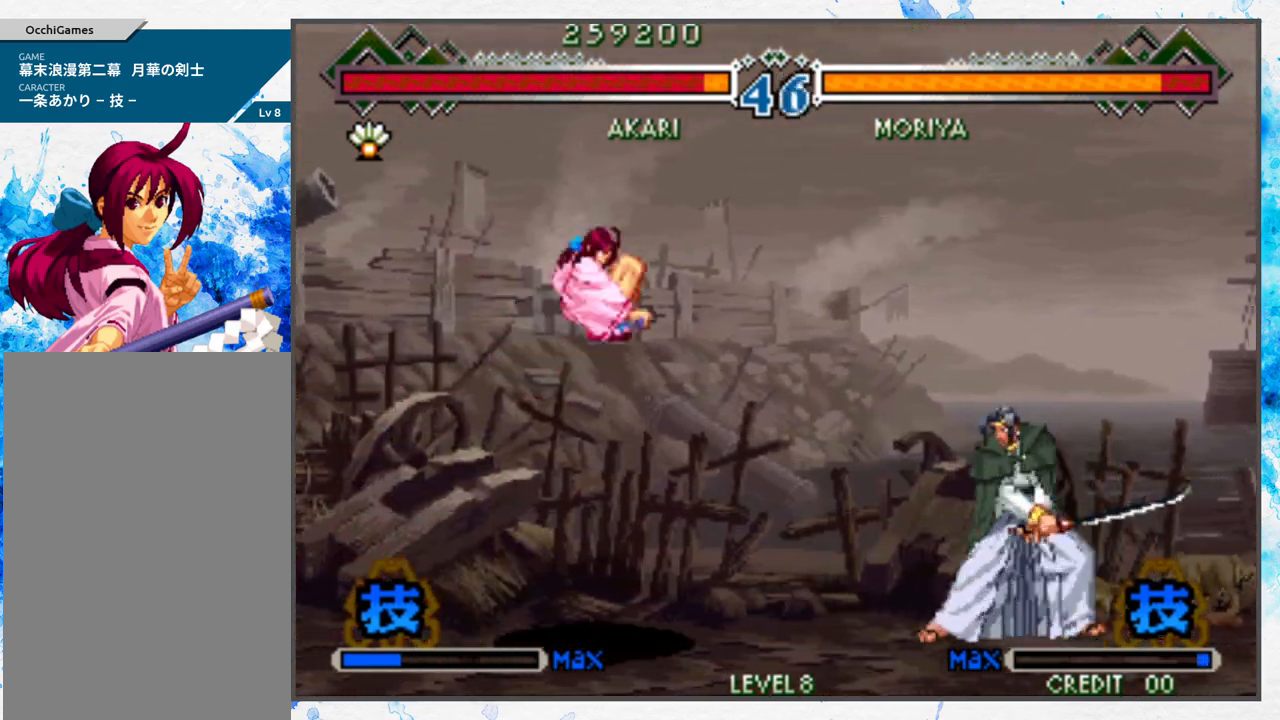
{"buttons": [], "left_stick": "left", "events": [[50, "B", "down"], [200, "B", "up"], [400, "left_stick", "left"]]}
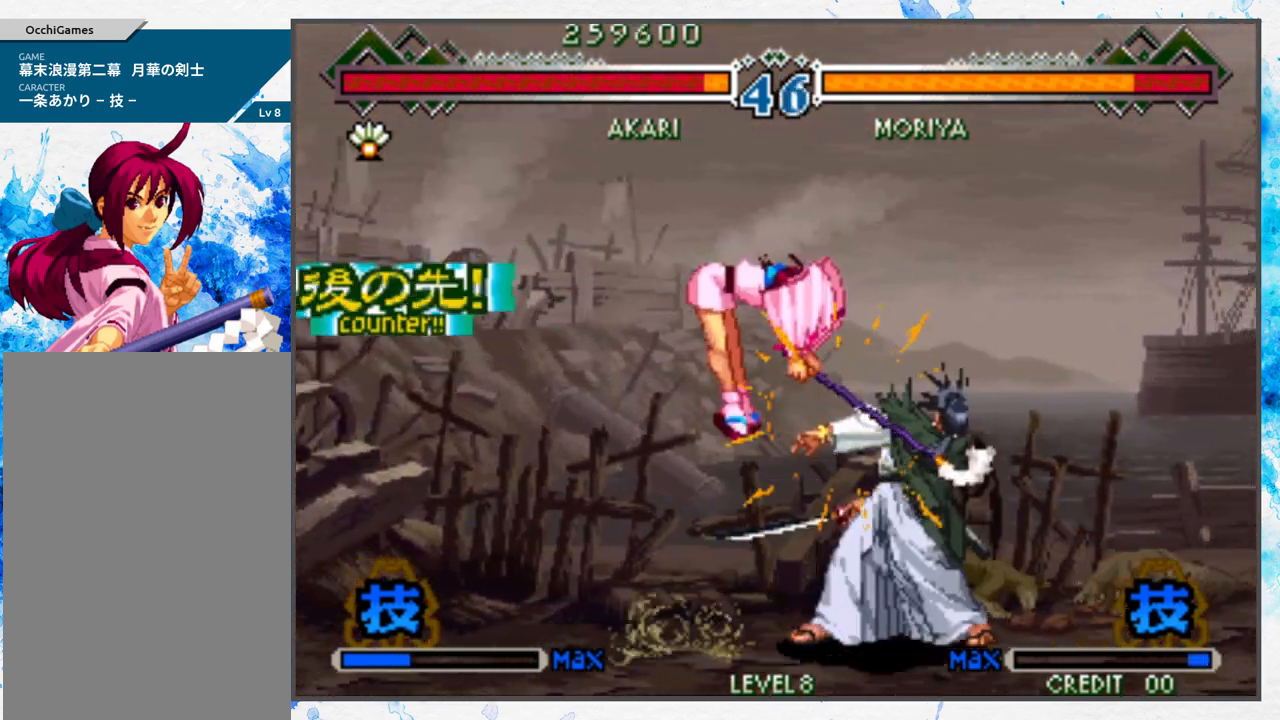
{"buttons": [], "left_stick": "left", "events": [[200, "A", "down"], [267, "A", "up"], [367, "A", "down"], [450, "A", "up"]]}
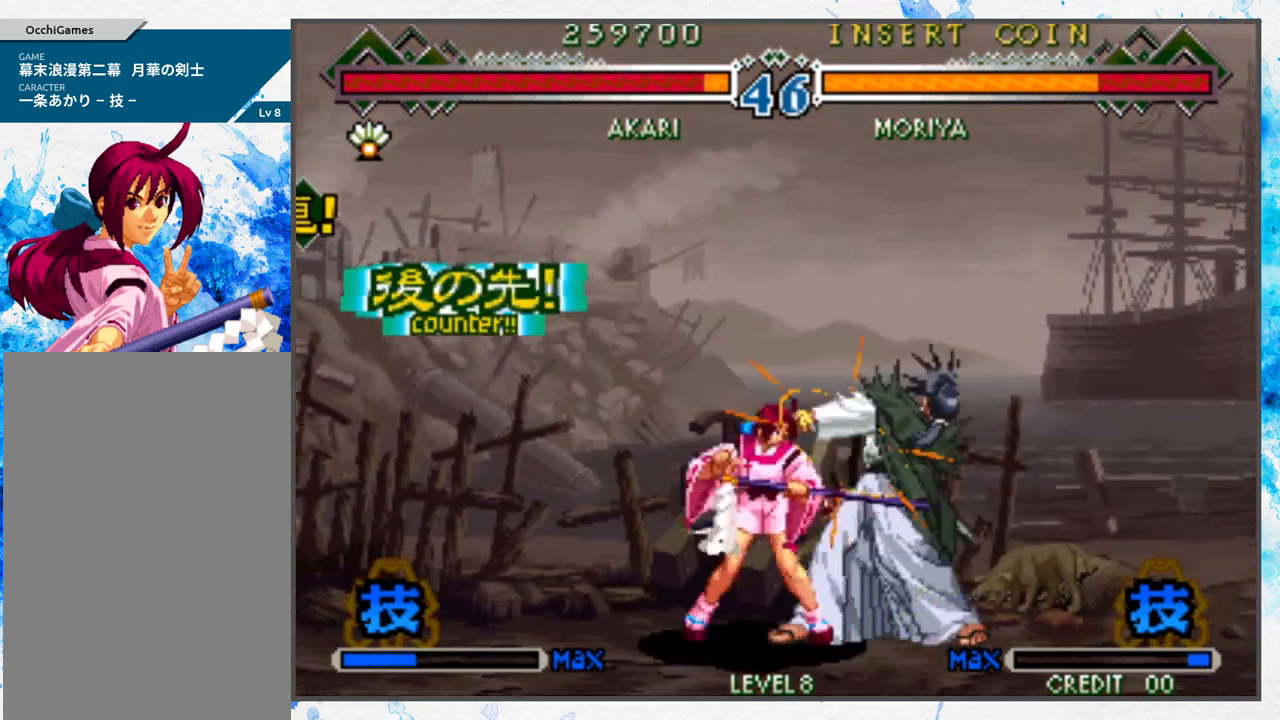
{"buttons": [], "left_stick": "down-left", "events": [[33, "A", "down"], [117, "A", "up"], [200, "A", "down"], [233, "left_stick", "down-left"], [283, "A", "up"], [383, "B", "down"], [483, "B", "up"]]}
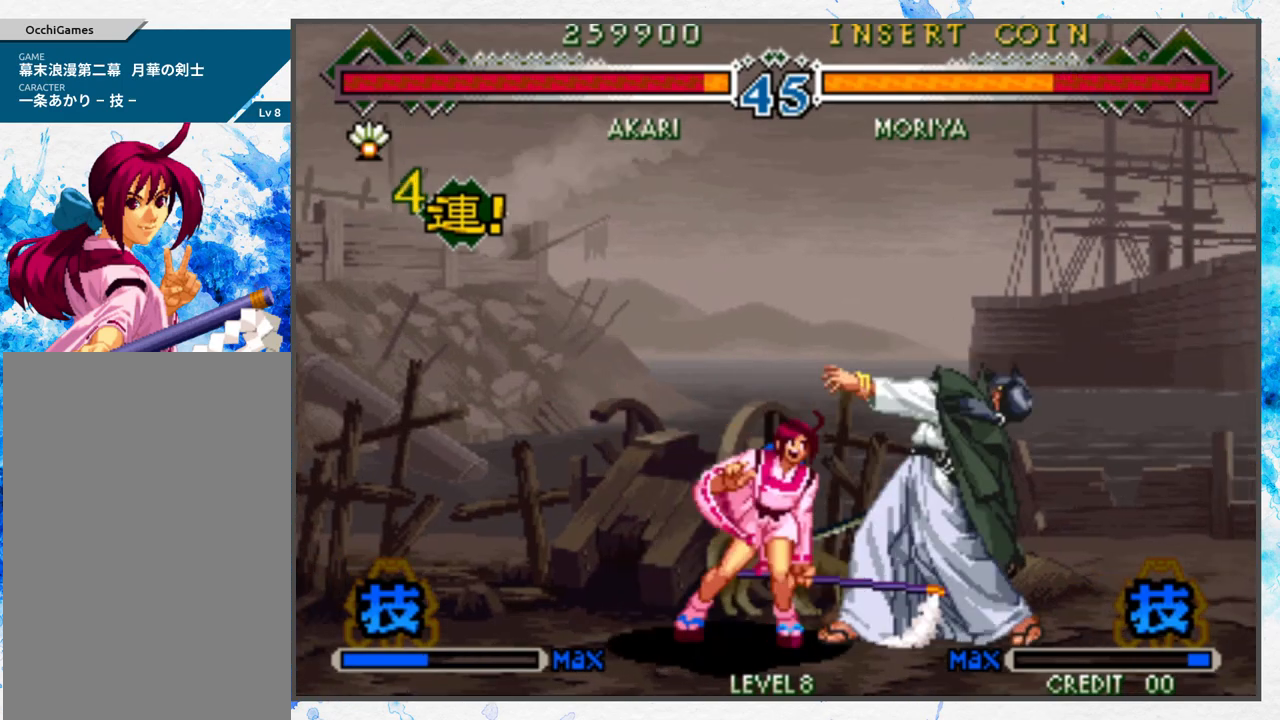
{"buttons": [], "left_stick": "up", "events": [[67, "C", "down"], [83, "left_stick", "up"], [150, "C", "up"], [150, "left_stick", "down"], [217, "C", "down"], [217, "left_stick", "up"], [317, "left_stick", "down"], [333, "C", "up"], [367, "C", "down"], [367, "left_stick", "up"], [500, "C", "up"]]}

####

Assignment
Leave out the pictures, and write out all the remaining data above exactly.

Worked solution
{"buttons": [], "left_stick": "left", "events": [[50, "B", "down"], [200, "B", "up"], [400, "left_stick", "left"]]}
{"buttons": [], "left_stick": "left", "events": [[200, "A", "down"], [267, "A", "up"], [367, "A", "down"], [450, "A", "up"]]}
{"buttons": [], "left_stick": "down-left", "events": [[33, "A", "down"], [117, "A", "up"], [200, "A", "down"], [233, "left_stick", "down-left"], [283, "A", "up"], [383, "B", "down"], [483, "B", "up"]]}
{"buttons": [], "left_stick": "up", "events": [[67, "C", "down"], [83, "left_stick", "up"], [150, "C", "up"], [150, "left_stick", "down"], [217, "C", "down"], [217, "left_stick", "up"], [317, "left_stick", "down"], [333, "C", "up"], [367, "C", "down"], [367, "left_stick", "up"], [500, "C", "up"]]}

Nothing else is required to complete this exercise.